▶ **Your goal**
Among the lines below, return each one that contains the word "hunedoara".

▶ **Dataset**

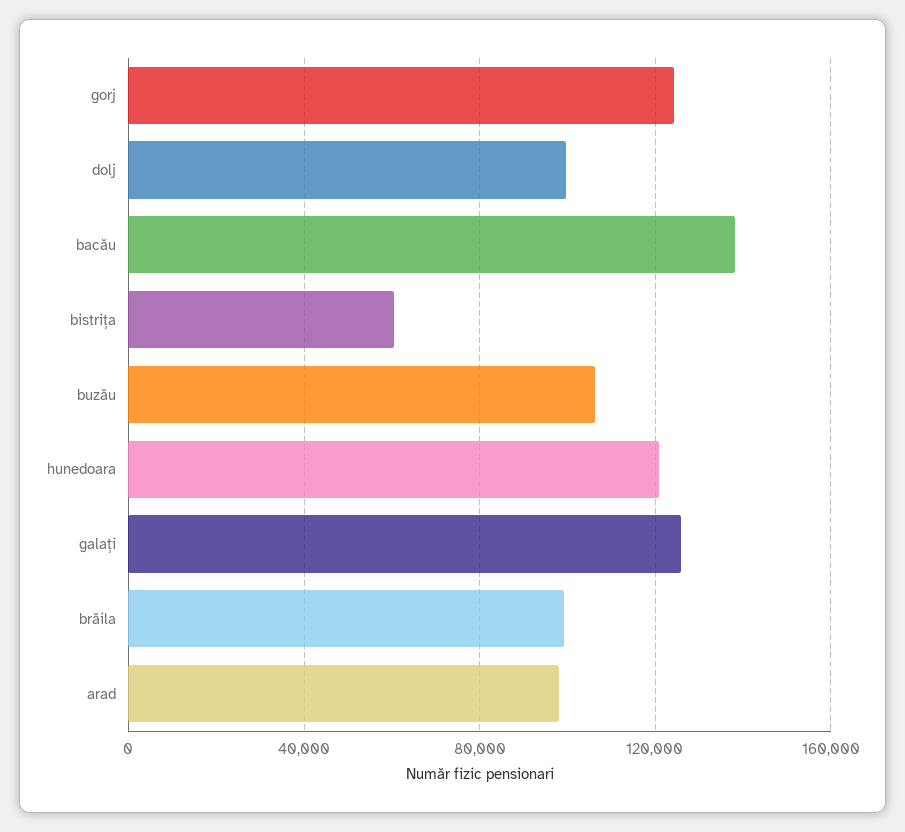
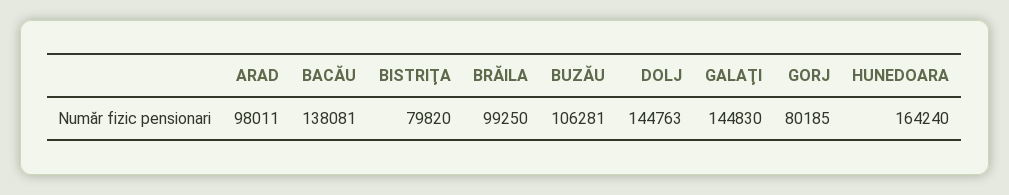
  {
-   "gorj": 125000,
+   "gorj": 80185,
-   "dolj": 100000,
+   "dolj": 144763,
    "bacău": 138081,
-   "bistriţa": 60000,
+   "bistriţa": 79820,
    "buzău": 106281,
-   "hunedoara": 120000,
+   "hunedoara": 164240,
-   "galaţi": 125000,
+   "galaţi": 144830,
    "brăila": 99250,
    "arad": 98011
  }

...

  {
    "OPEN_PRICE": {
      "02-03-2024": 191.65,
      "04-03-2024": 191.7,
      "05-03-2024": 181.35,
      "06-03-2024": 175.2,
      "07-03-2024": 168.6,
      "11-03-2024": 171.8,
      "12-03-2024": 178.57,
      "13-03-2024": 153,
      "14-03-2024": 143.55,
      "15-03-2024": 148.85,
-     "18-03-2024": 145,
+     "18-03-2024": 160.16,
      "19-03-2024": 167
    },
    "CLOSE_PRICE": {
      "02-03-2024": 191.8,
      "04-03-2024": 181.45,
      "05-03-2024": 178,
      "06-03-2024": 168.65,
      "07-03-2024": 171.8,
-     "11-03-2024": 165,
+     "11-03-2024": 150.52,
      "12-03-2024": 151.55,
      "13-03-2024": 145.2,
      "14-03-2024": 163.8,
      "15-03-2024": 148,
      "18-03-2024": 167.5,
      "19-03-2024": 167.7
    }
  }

▶ **Written solution**
-   "hunedoara": 120000,
+   "hunedoara": 164240,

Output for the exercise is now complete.